Chinese tech giant Tencent is leading a $110.8m investment round into Indian streaming platform MX Player, along with Times Internet, which already holds a majority stake in the company.
The funding round reportedly values MX Player at $500m. Times Internet, which acquired a majority stake in MX Player in late 2017 for $140m, is part of leading Indian media group Bennett Coleman, which also owns the Times of India newspaper.
Tencent is already active in India with investments in music service Gaana, ride-hailing app Ola and social platforms Sharechat and Hike, among others.
Based in Singapore, MX Player originated in South Korea as a video playback app that can play files in multiple formats, but has evolved into being a primarily Indian service, as India is its biggest market with 175 million monthly active users. The ad-supported service streams films and TV series and also offers access to about 200 TV channels.

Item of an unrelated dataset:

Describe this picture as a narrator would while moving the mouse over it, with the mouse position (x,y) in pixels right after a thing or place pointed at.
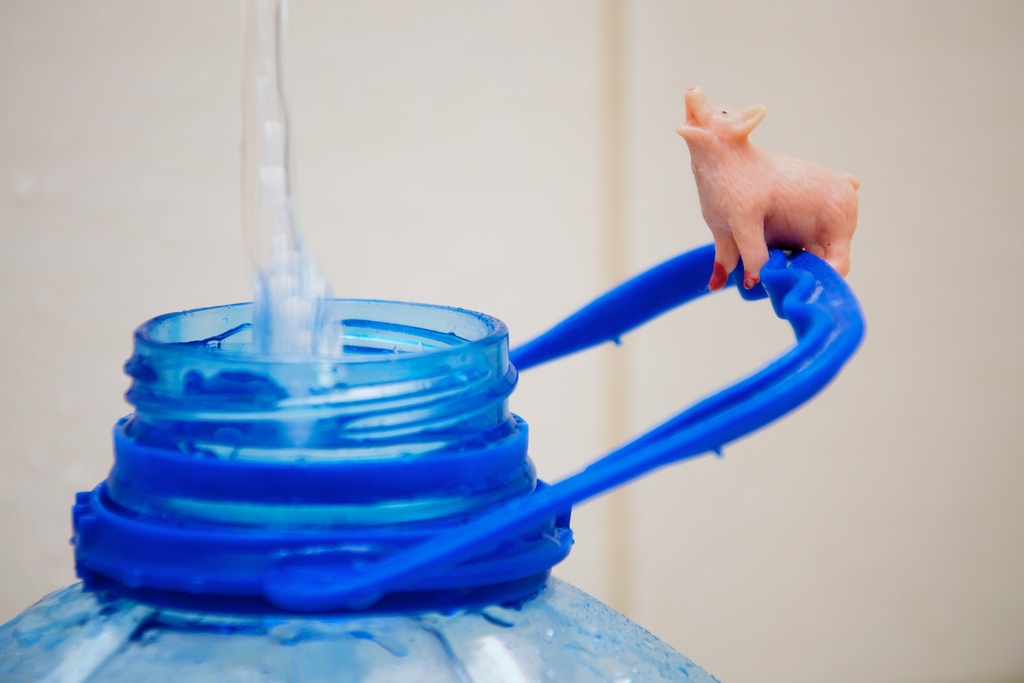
In this picture there is a part of the bottle (529,680) and there is a toy (697,97) which is placed over the handle (794,283) of the bottle (697,433) and someone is pouring the water (269,13) into it, the bottle (353,324) is blue in color.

MX Player CEO Karan Bedi said the additional capital would be used to increase production of original content and expand the service’s slate of licensed shows. So far, the company has added around 15 originals shows to its platform and has commissioned production of a further 20 before the end of the year. Many of the shows are targeted at college students and young professionals, such as Thinkistan (pictured), Immature and Hey Prabhu.
“Within a relatively short period of time, MX Player has leveraged its vast user base and rich content library to be one of the leading video-streaming services in India. As the smartphone user base continues to expand in India, we look forward to working with MX Player to further grow its platform by delivering original content and a differentiated user experience,” said Jeffrey Li, managing partner at Tencent Investment, in a statement.
Bedi added: “We’re happy to welcome our new partners, whose investment is a glowing endorsement of our stellar growth and huge future potential. Our vision is to be one of the world’s largest entertainment platforms, serving our users across their online entertainment needs, starting with video streaming and beyond.”